Creates a random undirected regular graph with n vertices, each with degree k.

For undirected graphs, allocates an array of nk Ints, and takes approximately $nk^2$ time. For $k > n/2$, generates a graph of degree n-k-1 and returns its complement.

G is the resulting graph type.

static_fitness_model(m, fitness, G=Graph; seed=-1)
static_fitness_model(m, fitness_out, fitness_in, G=DiGraph; seed=-1)

Generates a random graph with length(fitness) nodes and m edges, in which the probability of the existence of edge (i, j) is proportional to fitness[i]*fitness[j]. Time complexity is O(|V| + |E| log |E|).

In and out fitness have to be supplied for generating directed graphs.

Reference:

• Goh K-I, Kahng B, Kim D: Universal behaviour of load distribution

in scale-free networks. Phys Rev Lett 87(27):278701, 2001.

static_scale_free(n, m, α, G=Graph;
                seed=-1, finite_size_correction=true)

Generates a random graph with n vertices, m edges and expected power-law degree distribution with exponent α. finite_size_correction determines whether to use the finite size correction proposed by Cho et al. This generator calls internally the static_fitness_model function. Time complexity is O(|V| + |E| log |E|).

static_scale_free(n, m, α_out, α_in, G=DiGraph;
                seed=-1, finite_size_correction=true)

Generates a random digraph.

References:

• Goh K-I, Kahng B, Kim D: Universal behaviour of load distribution in scale-free networks. Phys Rev Lett 87(27):278701, 2001.

• Chung F and Lu L: Connected components in a random graph with given degree sequences. Annals of Combinatorics 6, 125-145, 2002.

• Cho YS, Kim JS, Park J, Kahng B, Kim D: Percolation transitions in scale-free networks under the Achlioptas process.
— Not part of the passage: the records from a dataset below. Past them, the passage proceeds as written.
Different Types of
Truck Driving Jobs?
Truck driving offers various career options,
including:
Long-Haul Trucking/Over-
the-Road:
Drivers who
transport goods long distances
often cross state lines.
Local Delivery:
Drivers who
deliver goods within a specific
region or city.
Phys Rev Lett 103:135702, 2009.

stochastic_block_model(c::Matrix{Float64}, n::Vector{Int}; seed::Int = -1)
stochastic_block_model(cin::Float64, coff::Float64, n::Vector{Int}; seed::Int = -1)

Returns a Graph generated according to the Stochastic Block Model (SBM).

c[a,b] : Mean number of neighbors of a vertex in block a belonging to block b. Only the upper triangular part is considered, since the lower traingular is determined by $c[b,a] = c[a,b] * n[a]/n[b]$. n[a] : Number of vertices in block a

The second form samples from a SBM with c[a,a]=cin, and c[a,b]=coff.

For a dynamic version of the SBM see the StochasticBlockModel type and related functions.

watts_strogatz(n, k, β, G=Graph; seed=-1)

Creates a Watts-Strogatz small model random graph with n vertices, each with degree k. Edges are randomized per the model based on probability β.

Undirected graphs are created by default. Directed graphs can be created passing a directed graph type as last argument (e.g. DiGraph).